- **RAW DATA**:
———

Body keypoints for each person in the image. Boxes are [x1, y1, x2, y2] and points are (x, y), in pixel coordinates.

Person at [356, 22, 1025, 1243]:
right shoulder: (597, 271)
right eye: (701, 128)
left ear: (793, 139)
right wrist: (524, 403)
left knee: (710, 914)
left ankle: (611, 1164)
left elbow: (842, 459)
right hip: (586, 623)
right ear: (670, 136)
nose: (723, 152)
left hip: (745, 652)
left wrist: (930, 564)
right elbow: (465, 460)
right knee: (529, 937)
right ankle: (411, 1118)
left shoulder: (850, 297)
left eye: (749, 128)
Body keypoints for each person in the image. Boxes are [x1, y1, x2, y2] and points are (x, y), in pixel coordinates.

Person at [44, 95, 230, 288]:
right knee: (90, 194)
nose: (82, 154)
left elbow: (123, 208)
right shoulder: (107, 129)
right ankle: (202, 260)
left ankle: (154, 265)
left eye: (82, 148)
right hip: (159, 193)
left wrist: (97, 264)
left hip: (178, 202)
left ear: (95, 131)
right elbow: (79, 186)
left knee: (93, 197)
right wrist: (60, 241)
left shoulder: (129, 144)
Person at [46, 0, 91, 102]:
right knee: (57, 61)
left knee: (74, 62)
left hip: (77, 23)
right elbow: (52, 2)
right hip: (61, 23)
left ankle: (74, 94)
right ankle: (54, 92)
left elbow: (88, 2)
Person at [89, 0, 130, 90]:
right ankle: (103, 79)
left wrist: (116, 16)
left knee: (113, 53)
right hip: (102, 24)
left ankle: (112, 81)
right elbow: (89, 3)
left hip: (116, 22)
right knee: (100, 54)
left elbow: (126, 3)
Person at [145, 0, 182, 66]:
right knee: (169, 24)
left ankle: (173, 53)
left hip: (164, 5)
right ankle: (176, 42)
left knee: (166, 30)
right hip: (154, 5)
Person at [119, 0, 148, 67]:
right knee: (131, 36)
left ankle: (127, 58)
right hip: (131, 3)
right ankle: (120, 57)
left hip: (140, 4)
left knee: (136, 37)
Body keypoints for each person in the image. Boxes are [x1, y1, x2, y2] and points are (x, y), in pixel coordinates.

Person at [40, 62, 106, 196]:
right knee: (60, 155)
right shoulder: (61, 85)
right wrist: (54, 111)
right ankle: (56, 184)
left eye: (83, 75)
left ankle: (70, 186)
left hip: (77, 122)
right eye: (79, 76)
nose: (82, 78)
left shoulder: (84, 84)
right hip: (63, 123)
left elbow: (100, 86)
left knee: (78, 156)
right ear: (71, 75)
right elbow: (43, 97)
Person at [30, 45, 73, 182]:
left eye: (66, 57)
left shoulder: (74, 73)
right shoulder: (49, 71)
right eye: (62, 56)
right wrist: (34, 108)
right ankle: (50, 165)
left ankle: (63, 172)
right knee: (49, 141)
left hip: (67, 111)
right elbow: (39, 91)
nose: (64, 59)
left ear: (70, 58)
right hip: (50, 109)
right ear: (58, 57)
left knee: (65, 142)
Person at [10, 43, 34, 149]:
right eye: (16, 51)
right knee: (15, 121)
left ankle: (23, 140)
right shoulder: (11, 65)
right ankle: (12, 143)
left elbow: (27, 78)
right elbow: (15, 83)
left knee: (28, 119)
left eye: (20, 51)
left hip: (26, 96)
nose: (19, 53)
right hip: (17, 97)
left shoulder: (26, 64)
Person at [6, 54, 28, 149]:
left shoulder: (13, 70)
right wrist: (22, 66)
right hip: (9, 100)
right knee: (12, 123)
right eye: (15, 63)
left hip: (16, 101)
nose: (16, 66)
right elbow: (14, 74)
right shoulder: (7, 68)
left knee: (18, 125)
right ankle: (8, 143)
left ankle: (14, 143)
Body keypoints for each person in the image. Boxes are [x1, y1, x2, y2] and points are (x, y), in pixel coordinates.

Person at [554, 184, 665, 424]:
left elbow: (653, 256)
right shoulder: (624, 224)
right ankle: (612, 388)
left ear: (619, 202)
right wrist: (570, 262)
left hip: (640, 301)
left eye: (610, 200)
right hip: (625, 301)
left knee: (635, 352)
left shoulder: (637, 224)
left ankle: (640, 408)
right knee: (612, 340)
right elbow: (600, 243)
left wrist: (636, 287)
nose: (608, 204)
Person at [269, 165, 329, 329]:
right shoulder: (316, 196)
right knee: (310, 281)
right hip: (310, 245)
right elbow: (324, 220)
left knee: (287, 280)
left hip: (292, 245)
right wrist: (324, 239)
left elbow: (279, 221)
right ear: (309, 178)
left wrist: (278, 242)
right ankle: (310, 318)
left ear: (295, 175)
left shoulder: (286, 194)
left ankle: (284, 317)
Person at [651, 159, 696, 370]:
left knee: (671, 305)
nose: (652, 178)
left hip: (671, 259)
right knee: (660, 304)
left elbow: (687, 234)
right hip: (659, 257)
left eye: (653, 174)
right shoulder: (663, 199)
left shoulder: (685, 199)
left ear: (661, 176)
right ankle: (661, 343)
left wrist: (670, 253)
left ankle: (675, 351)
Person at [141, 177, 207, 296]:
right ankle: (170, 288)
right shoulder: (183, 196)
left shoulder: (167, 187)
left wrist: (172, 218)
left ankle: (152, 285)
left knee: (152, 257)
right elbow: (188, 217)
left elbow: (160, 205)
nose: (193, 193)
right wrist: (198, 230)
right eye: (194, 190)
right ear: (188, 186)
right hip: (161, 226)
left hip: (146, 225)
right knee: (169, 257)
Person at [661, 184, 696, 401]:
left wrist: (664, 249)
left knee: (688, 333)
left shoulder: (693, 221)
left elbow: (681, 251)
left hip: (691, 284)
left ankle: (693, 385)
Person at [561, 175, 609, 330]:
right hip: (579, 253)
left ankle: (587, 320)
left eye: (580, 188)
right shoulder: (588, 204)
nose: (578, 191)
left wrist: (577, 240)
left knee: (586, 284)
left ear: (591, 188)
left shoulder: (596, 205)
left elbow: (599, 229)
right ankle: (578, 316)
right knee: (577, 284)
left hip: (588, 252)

———

- **WHAT TO DO**: Both end lines included, restate word for word the lines above from the line with "left eye: (82, 148)" to the line with "right wrist: (54, 111)", and nothing else.

- **TASK OUTPUT**:
left eye: (82, 148)
right hip: (159, 193)
left wrist: (97, 264)
left hip: (178, 202)
left ear: (95, 131)
right elbow: (79, 186)
left knee: (93, 197)
right wrist: (60, 241)
left shoulder: (129, 144)
Person at [46, 0, 91, 102]:
right knee: (57, 61)
left knee: (74, 62)
left hip: (77, 23)
right elbow: (52, 2)
right hip: (61, 23)
left ankle: (74, 94)
right ankle: (54, 92)
left elbow: (88, 2)
Person at [89, 0, 130, 90]:
right ankle: (103, 79)
left wrist: (116, 16)
left knee: (113, 53)
right hip: (102, 24)
left ankle: (112, 81)
right elbow: (89, 3)
left hip: (116, 22)
right knee: (100, 54)
left elbow: (126, 3)
Person at [145, 0, 182, 66]:
right knee: (169, 24)
left ankle: (173, 53)
left hip: (164, 5)
right ankle: (176, 42)
left knee: (166, 30)
right hip: (154, 5)
Person at [119, 0, 148, 67]:
right knee: (131, 36)
left ankle: (127, 58)
right hip: (131, 3)
right ankle: (120, 57)
left hip: (140, 4)
left knee: (136, 37)
Body keypoints for each person in the image. Boxes are [x1, y1, x2, y2] and points are (x, y), in pixel coordinates.

Person at [40, 62, 106, 196]:
right knee: (60, 155)
right shoulder: (61, 85)
right wrist: (54, 111)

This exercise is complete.